The Vincent Lingiari Art Award was created in 2016 by the Central Land Council (CLC) and Desart, on the 50th anniversary of the Gurindji strike, and 40 years after the Land Rights Act was passed. CLC is the land council for Central Australia, while Desart represents over 40 Aboriginal art centres in the region. The award intentionally has a political focus, in particular relating to land and water rights for Aboriginal people. The submissions, open to all members of Desart-affilieated art centres as well as artists with strong links to the CLC region, are displayed at the Tangentyere Artists Gallery (run by Tangentyere Council) in Alice Springs. The award is the first art prize in the region developed by Aboriginal organisations.

In 2016, the theme of the competition was "Our Land, Our Life, Our Future", and the inaugural award, judged by Hetti Perkins, was won by Marlene Rubuntja of Alice Springs, for her soft sculpture My future is in my hands. The award was worth in this year.

In 2019 the award theme was "Our Country – True Story", relating to the call for truth-telling which was made in the 2017 Uluru Statement from the Heart, and the submissions were exhibited from 4 September at the Tangentyere Artists Gallery. The prize went to Eunice Napanangka Jack of Ikuntji Artists for her painting titled Kuruyultu, which is the name of the artist's birthplace, and the painting expresses her connection to it.

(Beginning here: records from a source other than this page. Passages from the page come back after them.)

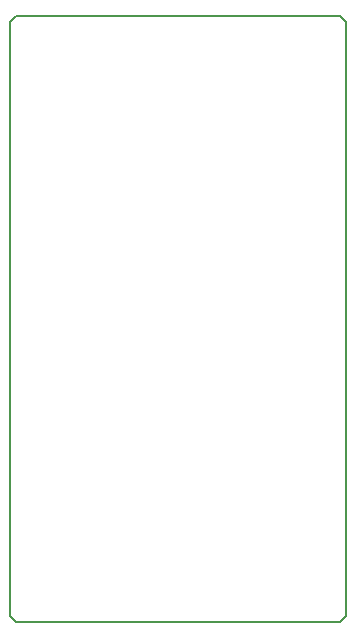
<source format=gm1>
G04 #@! TF.GenerationSoftware,KiCad,Pcbnew,5.0.0-rc2-unknown-dd436b6~65~ubuntu18.04.1*
G04 #@! TF.CreationDate,2018-06-27T22:19:06+02:00*
G04 #@! TF.ProjectId,raspi3-4xWS2812-lvds,7261737069332D34785753323831322D,rev?*
G04 #@! TF.SameCoordinates,Original*
G04 #@! TF.FileFunction,Profile,NP*
%FSLAX46Y46*%
G04 Gerber Fmt 4.6, Leading zero omitted, Abs format (unit mm)*
G04 Created by KiCad (PCBNEW 5.0.0-rc2-unknown-dd436b6~65~ubuntu18.04.1) date Wed Jun 27 22:19:06 2018*
%MOMM*%
%LPD*%
G01*
G04 APERTURE LIST*
%ADD10C,0.200000*%
G04 APERTURE END LIST*
D10*
X85000000Y-101250000D02*
X85000000Y-51000000D01*
X85500000Y-101750000D02*
X85000000Y-101250000D01*
X113000000Y-101750000D02*
X85500000Y-101750000D01*
X113500000Y-101250000D02*
X113000000Y-101750000D01*
X113500000Y-51000000D02*
X113500000Y-101250000D01*
X113000000Y-50500000D02*
X113500000Y-51000000D01*
X85500000Y-50500000D02*
X113000000Y-50500000D01*
X85000000Y-51000000D02*
X85500000Y-50500000D01*
M02*

</source>
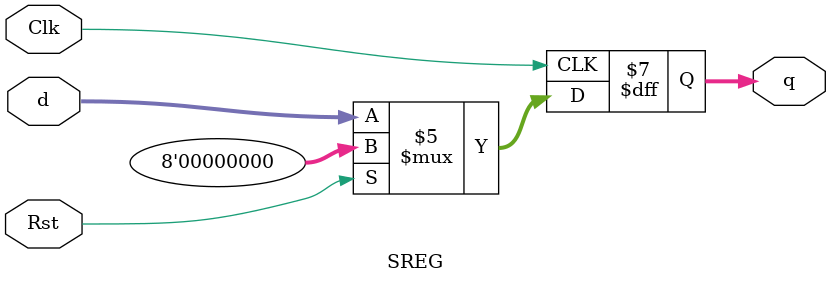
<source format=v>
`timescale 1ns / 1ps


module REG(d, Clk, Rst, q);
    parameter DATAWIDTH = 8;
    input [DATAWIDTH - 1 : 0] d;
    input Clk, Rst;
    output reg [DATAWIDTH - 1 : 0] q;
        
    initial begin
        q <= 0;
    end
    
    always @(posedge Clk) begin
        if (Rst == 1'b1) begin
            q <= {DATAWIDTH{1'b0}};
        end
        else begin
            q <= d;
        end
    end   

endmodule


module SREG(d, Clk, Rst, q);
    parameter DATAWIDTH = 8;
    input signed [DATAWIDTH - 1 : 0] d;
    input Clk, Rst;
    output reg signed [DATAWIDTH - 1 : 0] q;
        
    initial begin
        q <= 0;
    end
    
    always @(posedge Clk) begin
        if (Rst == 1'b1) begin
            q <= {DATAWIDTH{1'b0}};
        end
        else begin
            q <= d;
        end
    end   

endmodule
</source>
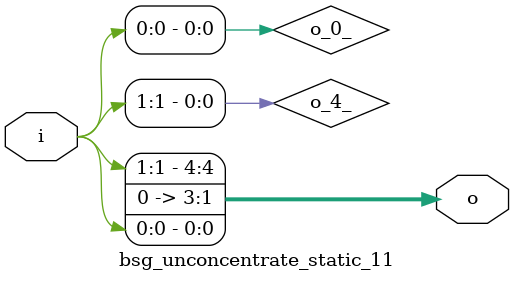
<source format=v>

module bsg_unconcentrate_static_11
(
  i,
  o
);

  input [1:0] i;
  output [4:0] o;
  wire [4:0] o;
  wire o_4_,o_0_;
  assign o[3] = 1'b0;
  assign o[2] = 1'b0;
  assign o[1] = 1'b0;
  assign o_4_ = i[1];
  assign o[4] = o_4_;
  assign o_0_ = i[0];
  assign o[0] = o_0_;

endmodule
</source>
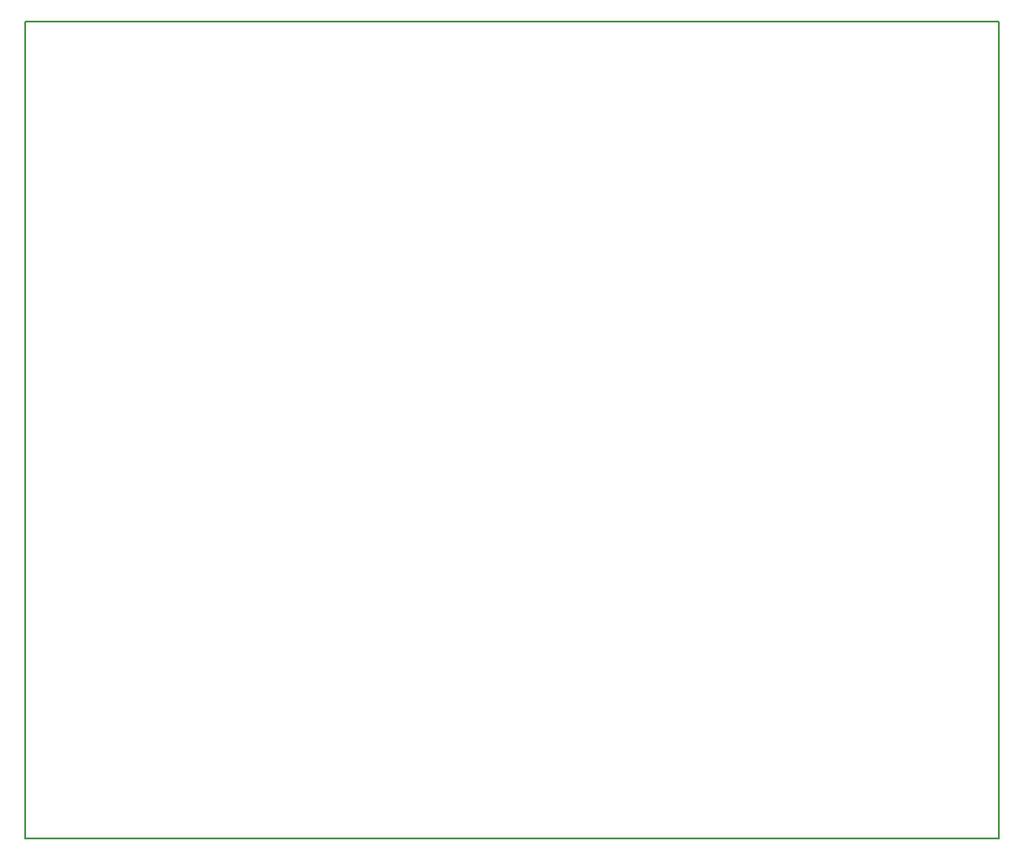
<source format=gbo>
G04 MADE WITH FRITZING*
G04 WWW.FRITZING.ORG*
G04 DOUBLE SIDED*
G04 HOLES PLATED*
G04 CONTOUR ON CENTER OF CONTOUR VECTOR*
%ASAXBY*%
%FSLAX23Y23*%
%MOIN*%
%OFA0B0*%
%SFA1.0B1.0*%
%ADD10R,3.615590X3.038580X3.599590X3.022580*%
%ADD11C,0.008000*%
%LNSILK0*%
G90*
G70*
G54D11*
X4Y3035D02*
X3612Y3035D01*
X3612Y4D01*
X4Y4D01*
X4Y3035D01*
D02*
G04 End of Silk0*
M02*
</source>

In 2021, the theme was water rights, expressed as "Ngawa, Ngapa, Kapi, Kwatja, Water", intended to "raise awareness of our struggle against massive water theft that threatens the survival of desert plants, animals and people and for safe drinking water for our remote communities", according to the CEO of Desart, Philip Watkins. The award paintings were exhibited from 8 September at the Tangentyere Artists Gallery, and a second award was also introduced, the Delegates Choice Award. Judge Hetti Perkins selected the painting Raining at Laramba, by Grace Kemarre Robinya (born 1942) of Tangentyere Artists as the winner. The title refers to the small community of Laramba, near Napperby Station, where Robinya used to live, where the water supply contains three times the level of uranium considered to be the safe limit. The Delegates' Choice Award went to Leah Leaman for her painting titled Following the Waterways. There were a record 47 entries for the award.